The odds of a married couple getting divorced in the United States are just under 50% and as high as 60% for certain counties, while the odds of a divorce during subsequent marriages is even higher. But if you thought that was fascinating, wait until you read these other facts above divorce in the USA.
There are over 400,000 people in receipt of alimony in the United States. That in itself is not that surprising or shocking, but consider this: only 3% of those in receipt of alimony are male, despite the fact that between 30% to 40% of American families have female breadwinners.
It has been claimed that this is the result of diehard gender roles and sexist judges, but there are many things at play here, and research by Forbes magazine suggests it may have more to do with the fact that men are reluctant to claim alimony or acquire an alimony lawyer, thinking it somehow makes them less of a man or a father.
2. 11 Years of Wedded Bliss
The average length of a marriage in the United States is 11 years, but this is slightly reduced for lower income couples, who are more likely to get divorced. Higher income couples are seemingly less willing to divorce, knowing that it could cost them a lot more if they do.
3. The Changing Face of Divorce
The vast majority of divorces, as many as 90%, are settled out of the court and it seems that a few lawyers and couples are using new technology to their advantage. In 2015, a woman named Eleanore Baidoo became the first person to legally serve divorce papers through Facebook following a ruling by the Manhattan Supreme Court.
4. The Divorce Rate is Dropping
If everything mentioned above has put a dampener on things for you then take heart from the fact that divorce rates are dropping.

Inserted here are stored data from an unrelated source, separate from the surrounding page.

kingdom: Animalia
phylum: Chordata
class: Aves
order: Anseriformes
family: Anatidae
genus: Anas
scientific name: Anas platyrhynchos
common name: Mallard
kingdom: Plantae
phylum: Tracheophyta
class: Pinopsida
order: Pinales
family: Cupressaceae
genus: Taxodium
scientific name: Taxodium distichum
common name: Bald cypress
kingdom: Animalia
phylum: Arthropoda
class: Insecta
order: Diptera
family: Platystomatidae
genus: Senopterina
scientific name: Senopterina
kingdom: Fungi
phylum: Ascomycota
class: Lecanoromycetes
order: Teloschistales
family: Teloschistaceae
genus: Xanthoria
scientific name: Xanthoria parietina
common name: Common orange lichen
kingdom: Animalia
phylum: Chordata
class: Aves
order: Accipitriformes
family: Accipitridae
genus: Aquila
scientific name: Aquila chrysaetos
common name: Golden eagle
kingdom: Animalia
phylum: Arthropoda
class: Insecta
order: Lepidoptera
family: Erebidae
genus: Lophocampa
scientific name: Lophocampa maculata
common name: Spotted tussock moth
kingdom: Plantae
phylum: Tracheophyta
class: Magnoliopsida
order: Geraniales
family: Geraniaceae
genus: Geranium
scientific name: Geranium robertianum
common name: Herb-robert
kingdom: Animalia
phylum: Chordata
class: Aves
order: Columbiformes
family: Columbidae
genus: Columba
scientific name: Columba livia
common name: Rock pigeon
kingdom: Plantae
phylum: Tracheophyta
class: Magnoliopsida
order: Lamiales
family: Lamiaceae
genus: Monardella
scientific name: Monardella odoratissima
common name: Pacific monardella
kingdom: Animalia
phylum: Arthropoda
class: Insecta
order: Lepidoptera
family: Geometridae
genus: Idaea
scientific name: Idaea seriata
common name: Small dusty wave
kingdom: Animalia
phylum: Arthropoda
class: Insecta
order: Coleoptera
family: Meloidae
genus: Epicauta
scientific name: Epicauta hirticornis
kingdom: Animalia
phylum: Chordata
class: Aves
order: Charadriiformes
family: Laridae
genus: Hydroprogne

From the 1950s to the 1990s they increased significantly as people finally had the freedom they needed to get divorced without concerning themselves with what society thought of them.
From the 1990s to the 2010s, however, the divorce rate dropped, going from 4.75 per 1,000 of the general population at the beginning of the decade to 3.1 per 1,000 in 2015. There has been a slight uptick since then, but it’s still much lower than it was in the 1990s.
5. Massachusetts to Arkansas
The divorce rate changes quite considerably from state to state. Massachusetts currently has the lowest divorce rate in the United States at 12.3 per 1,000 married people, while Arkansas has the highest at 23.4 per 1,000 married people.